Bastaría sólo esta nómina para demostrar palmariamente la importancia que habían alcanzado en el territorio los diversos cultivos. Pero, sobre este halagador resultado del certamen, había un premio máximo: el campeón nacional. Este premio, el más significativo y valioso del concurso, lo alcanzó con su trigo híbrido, el cultivador don Andrés Giordano, chacarero de las colonias Inés y Carlota, vecinas a la capital del territorio.

Ya en 1907, un agricultor de aquella vecindad, había obtenido el primer premio—medalla de oro—adjudicado por el ministerio de agricultura, en un concurso de cereales. Este nuevo triunfo, era la consagración definitiva sobre la calidad productora de la Pampa. Y hubiese sido malograr una oportunidad excepcional en el estímulo reclamado por la industria, dejar correr tan fausto acontecimiento sin dedicarle la atención pública, mancomunando el triunfo agrícola que era el triunfo común.

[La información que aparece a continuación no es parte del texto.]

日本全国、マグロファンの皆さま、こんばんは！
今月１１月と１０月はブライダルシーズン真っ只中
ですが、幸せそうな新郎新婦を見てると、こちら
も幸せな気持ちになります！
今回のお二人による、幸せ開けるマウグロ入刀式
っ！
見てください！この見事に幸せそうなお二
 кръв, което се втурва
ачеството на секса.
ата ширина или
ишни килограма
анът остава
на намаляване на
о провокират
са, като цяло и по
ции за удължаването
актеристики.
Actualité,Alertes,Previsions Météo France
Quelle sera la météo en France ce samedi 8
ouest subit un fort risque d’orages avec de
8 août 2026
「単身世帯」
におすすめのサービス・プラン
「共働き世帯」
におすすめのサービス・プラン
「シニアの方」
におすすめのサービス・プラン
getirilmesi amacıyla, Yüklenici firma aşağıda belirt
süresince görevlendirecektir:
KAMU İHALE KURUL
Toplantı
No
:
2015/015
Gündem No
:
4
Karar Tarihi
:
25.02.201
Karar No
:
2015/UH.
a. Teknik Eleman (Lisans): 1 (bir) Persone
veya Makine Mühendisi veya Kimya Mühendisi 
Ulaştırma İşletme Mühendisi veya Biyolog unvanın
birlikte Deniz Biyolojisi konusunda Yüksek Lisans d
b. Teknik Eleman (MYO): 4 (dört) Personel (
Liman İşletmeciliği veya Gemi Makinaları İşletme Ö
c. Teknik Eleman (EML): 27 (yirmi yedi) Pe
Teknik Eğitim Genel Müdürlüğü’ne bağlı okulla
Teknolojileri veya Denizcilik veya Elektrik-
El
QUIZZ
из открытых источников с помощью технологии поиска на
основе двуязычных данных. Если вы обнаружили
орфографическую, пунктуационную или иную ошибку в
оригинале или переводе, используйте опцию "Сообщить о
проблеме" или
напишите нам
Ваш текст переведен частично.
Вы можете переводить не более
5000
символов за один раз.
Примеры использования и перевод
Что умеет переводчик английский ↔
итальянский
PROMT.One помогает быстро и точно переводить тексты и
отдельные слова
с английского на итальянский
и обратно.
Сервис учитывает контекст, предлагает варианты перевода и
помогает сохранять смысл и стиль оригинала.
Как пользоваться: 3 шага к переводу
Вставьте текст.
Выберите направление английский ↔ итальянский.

De esta necesidad colectiva, nació la Fiesta del Grano, es decir la fiesta a Ceres. Debía celebrarse el ceremonial con motivo de la distribución de los premios obtenidos. En su edición del 30 de septiembre decía un diario de Santa Rosa, al hablar de la fiesta en ciernes y refiriéndose a los agricultores premiados:

“Estos detalles que allá en la gran metrópoli argentina pasan inapercibidos para la inmensa mayoría de sus habitantes, son para nosotros los timbres de honor, los diplomas de nobleza, que han ganado los pioneers del progreso pampeano con su labor, y la prueba palpable de la fertilidad de la tierra generosa de esta región, que devuelve con creces el fruto de la simiente arrojada con mano inteligente y robusta en el surco labrado por los agricultores.”

La ironía era amarga pero tenía su fondo de verdad. Con este concepto local sobre el propio valimiento, difundido en el territorio, la consagración a la espiga próvida tenía que concentrar la voluntad de todos los agricultores. Y el festival alcanzó todos los contornos de un gran acontecimiento.

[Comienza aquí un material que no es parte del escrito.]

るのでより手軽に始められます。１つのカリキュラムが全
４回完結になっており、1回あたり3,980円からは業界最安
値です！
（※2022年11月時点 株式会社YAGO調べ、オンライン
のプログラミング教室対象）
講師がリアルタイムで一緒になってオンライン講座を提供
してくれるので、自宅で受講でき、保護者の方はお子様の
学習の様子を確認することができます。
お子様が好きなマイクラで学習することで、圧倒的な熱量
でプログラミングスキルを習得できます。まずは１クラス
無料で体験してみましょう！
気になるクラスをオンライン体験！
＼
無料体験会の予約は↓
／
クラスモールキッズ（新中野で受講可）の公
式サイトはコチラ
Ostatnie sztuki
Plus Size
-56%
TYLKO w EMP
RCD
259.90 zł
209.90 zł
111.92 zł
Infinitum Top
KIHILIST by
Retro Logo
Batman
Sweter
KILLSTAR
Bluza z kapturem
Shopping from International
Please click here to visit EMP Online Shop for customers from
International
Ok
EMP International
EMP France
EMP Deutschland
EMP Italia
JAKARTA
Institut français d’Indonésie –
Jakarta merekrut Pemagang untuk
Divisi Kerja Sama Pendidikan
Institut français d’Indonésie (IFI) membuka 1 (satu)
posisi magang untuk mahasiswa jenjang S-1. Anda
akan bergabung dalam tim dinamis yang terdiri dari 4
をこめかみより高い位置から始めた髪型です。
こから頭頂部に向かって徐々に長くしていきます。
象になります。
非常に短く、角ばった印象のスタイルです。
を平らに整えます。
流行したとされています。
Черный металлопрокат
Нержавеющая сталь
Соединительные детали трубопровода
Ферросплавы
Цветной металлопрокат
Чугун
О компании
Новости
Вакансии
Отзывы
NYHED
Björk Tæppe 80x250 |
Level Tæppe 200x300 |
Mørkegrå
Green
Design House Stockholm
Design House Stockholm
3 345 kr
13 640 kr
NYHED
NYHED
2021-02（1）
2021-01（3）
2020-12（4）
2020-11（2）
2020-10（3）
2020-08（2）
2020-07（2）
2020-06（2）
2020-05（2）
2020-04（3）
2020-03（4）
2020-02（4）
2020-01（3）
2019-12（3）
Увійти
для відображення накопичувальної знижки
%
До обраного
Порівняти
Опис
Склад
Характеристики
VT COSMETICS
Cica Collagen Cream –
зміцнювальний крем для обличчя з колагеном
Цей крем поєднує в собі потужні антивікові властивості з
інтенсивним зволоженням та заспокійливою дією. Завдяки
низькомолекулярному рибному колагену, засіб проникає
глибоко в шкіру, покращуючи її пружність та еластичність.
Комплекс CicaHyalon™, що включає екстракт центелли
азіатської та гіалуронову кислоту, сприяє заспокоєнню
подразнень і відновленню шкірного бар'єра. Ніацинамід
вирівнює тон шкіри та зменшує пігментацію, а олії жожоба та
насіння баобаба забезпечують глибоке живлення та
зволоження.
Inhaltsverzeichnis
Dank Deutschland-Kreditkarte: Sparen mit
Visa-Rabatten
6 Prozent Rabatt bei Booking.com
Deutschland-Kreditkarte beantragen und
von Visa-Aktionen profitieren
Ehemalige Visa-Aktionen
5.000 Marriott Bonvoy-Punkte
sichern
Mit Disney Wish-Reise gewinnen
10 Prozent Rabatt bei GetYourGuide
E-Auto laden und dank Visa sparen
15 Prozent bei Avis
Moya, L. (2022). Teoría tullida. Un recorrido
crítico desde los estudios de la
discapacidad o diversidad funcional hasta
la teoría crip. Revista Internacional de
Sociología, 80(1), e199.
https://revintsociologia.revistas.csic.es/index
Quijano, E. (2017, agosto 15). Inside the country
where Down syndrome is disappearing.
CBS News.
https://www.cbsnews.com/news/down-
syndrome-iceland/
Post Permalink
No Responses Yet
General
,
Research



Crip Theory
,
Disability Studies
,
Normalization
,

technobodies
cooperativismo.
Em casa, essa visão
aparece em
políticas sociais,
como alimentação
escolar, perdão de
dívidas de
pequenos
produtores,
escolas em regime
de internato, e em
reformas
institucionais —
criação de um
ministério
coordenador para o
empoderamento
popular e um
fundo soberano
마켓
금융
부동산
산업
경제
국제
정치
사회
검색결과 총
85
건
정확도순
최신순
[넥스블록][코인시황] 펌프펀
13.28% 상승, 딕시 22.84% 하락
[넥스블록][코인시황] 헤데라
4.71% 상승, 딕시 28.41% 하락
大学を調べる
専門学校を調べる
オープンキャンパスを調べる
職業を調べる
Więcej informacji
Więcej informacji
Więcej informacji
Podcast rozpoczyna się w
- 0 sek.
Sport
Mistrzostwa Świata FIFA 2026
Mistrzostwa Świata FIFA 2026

Fué dificultoso preliminar la tarea de establecer la persona del colono campeón. La Bolsa de Buenos Aires designó una comisión de técnicos para que identificara la procedencia del cereal premiado. Se sabía que correspondía a colonos de Inés y Carlota, pero como los trigos de éstos, en el transcurso de verificarse el certamen, habían sido vendidos, se presentaron algunas dificultades para la investigación. Por fin se pudo constatar que las muestras traídas de Buenos Aires, coincidían con las muestras del trigo de Giordano, conservadas por su esposa, como si una rara intuición, una previsión misteriosa, se hubiera anticipado al feliz acontecimiento. Nos explicamos el triunfo sentimental de Ruth Moabita espigando en la segada de Booz...

La distribución de los premios se realizó en acto público. Concurrieron agricultores de todos los ámbitos del territorio. La ceremonia fué auspiciosa y fraternal. Se estrecharon en vínculo afectivo los cultivadores. Se laudó en cálidas manifestaciones la obra del progreso puesta en marcha sobre los campos pampeanos. Aquello fué una tonificante demostración de vitalidad, de energías, de labor. Se entonó un salmo a Ceres. Y al loar el triunfo de la agricultura, se puso en alto el nombre de la nación.

VOCABULARIO

Calendal. Calendario, almanaque.

Ceres. Diosa de las mieses o de la agricultura, en la mitología greco-romana.